The Angel

by admin fsg

BENJAMIN VICTOR (1979 – )
The Angel

Bronze
There is no better person to talk about the meaning of this work than its author, the American sculptor Benjamin Victor. In a statement he sent to the Foundation, he talks about the iconological significance of this sculpture.  “Together with the famous photographer Christopher Peddecord, I met some professional dancers to take pictures of them as models for my sculptures. This Angel was inspired by the photos taken of the model and dancer Dayna Marshall. I was amazed by the way in which he was able to twirl in the air without any apparent effort, and at the same time being able to perform dynamic and at the same time soft poses. In my mind I thought of an angel with outstretched wings, floating without any weight and using the lines drawn by his fluid gestures, I composed this sculpture.

The romantic concept of the Angel speaks to us of love and death, of beauty and fragility, of timelessness and temporality. Just as a visual paradox is certainly the contrast between the young and beautiful features of the angel and his austere pose. He is a passionate but at the same time spiritual figure. It is both celestial and human to indicate that we are all both: human beings and spiritual beings as well. ” (B. Victor, 2019)

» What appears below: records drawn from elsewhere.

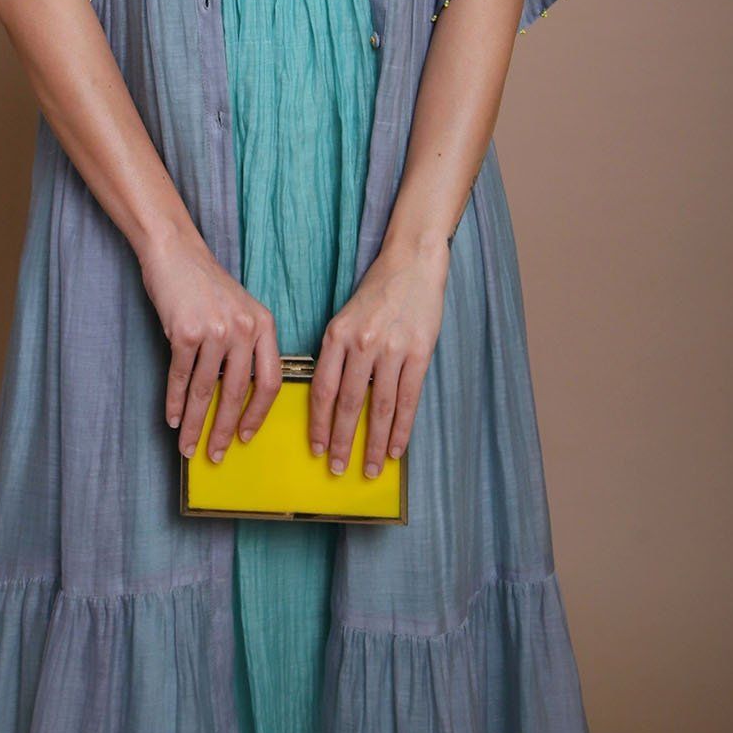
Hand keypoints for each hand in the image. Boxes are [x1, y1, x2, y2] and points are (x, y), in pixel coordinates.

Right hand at [139, 223, 280, 462]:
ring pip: (204, 391)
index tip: (247, 437)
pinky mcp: (185, 332)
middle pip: (237, 394)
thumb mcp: (240, 310)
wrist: (176, 253)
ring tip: (188, 446)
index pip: (270, 381)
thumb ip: (246, 345)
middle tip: (216, 455)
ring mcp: (214, 330)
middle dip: (225, 431)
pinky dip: (173, 402)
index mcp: (264, 325)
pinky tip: (171, 418)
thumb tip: (240, 398)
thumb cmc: (207, 285)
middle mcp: (244, 329)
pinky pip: (180, 378)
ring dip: (194, 424)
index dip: (258, 415)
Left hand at [309, 235, 449, 477]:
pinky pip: (408, 400)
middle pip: (347, 404)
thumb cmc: (377, 291)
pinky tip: (397, 449)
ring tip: (370, 468)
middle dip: (340, 442)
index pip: (321, 389)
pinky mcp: (419, 353)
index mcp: (336, 335)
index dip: (317, 423)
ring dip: (373, 444)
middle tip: (336, 468)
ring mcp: (391, 349)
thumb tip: (328, 398)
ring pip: (379, 408)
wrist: (411, 263)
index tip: (314, 448)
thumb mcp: (345, 316)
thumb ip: (337, 353)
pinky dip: (401, 429)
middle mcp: (361, 344)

Stylistically, the work is inspired by European art of the first half of the nineteenth century and in particular by the stylistic features developed in England by the Pre-Raphaelite current, with that language free from academic constraints and dedicated to unusual subjects, linked to the sphere of courtly sentiments , so dear to Romanticism, such as Glory, Love, Repentance and Death, as specified by the artist himself. At the beginning of the nineteenth century, the figure of the Angel becomes central to artistic iconography, merging with the other great figurative element prevailing at that time: the woman.

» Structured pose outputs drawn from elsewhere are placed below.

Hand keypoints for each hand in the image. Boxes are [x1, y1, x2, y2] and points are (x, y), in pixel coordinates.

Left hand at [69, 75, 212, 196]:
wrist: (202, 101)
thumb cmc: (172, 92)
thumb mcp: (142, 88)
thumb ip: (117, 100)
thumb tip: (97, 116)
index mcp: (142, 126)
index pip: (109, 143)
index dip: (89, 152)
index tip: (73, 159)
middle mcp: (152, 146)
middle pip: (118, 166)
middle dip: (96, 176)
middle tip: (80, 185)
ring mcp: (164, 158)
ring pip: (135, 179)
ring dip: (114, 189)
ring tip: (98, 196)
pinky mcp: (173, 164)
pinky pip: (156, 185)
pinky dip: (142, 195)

In that period, the two figures merge and often get confused in their meanings. The female image is seen with the dual significance of a symbol of purity and eternal damnation. Antipodes of this stereotype are in fact the Virgin Mary and the progenitor Eve, both celebrated by this artistic current, albeit in a more secular way than in the past. As well as the image of the Angel, which always has feminine features – or at least ephebic – which simultaneously becomes a symbol of both innocence and purity, but also of death: a metaphorical personification of the passage between earthly life and eternity.